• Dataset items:
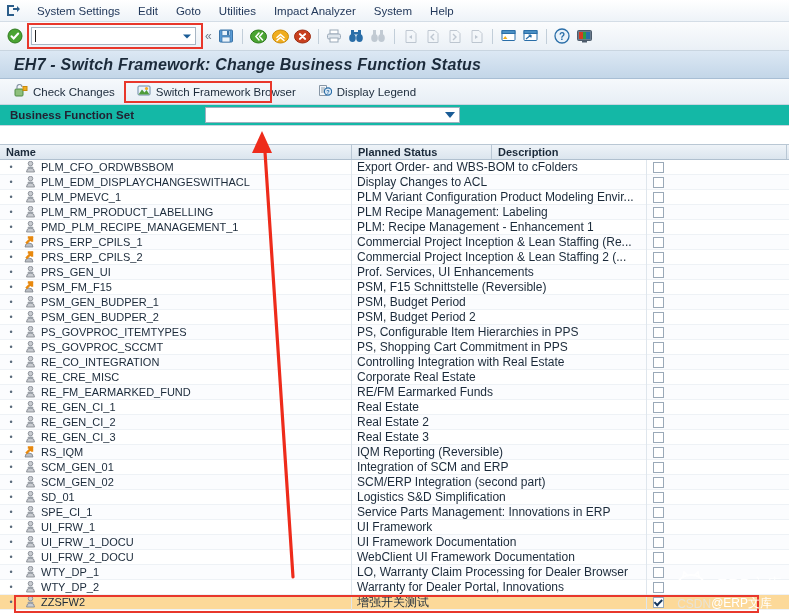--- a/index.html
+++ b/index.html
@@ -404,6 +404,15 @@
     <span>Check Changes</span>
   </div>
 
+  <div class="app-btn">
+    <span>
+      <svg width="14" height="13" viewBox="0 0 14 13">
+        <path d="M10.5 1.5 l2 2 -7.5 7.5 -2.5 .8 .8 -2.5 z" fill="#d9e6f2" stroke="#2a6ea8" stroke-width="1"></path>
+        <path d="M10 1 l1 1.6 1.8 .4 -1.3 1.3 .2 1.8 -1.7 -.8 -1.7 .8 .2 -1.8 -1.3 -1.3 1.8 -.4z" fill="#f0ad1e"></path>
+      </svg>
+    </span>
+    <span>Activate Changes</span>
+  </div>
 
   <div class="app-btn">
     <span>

• Work task:
Each record should be written out again exactly, though without its pictures.

• Result of this task:
--- a/index.html
+++ b/index.html
@@ -404,6 +404,15 @@
     <span>Check Changes</span>
   </div>
 
+  <div class="app-btn">
+    <span>
+      <svg width="14" height="13" viewBox="0 0 14 13">
+        <path d="M10.5 1.5 l2 2 -7.5 7.5 -2.5 .8 .8 -2.5 z" fill="#d9e6f2" stroke="#2a6ea8" stroke-width="1"></path>
+        <path d="M10 1 l1 1.6 1.8 .4 -1.3 1.3 .2 1.8 -1.7 -.8 -1.7 .8 .2 -1.8 -1.3 -1.3 1.8 -.4z" fill="#f0ad1e"></path>
+      </svg>
+    </span>
+    <span>Activate Changes</span>
+  </div>
 
   <div class="app-btn">
     <span>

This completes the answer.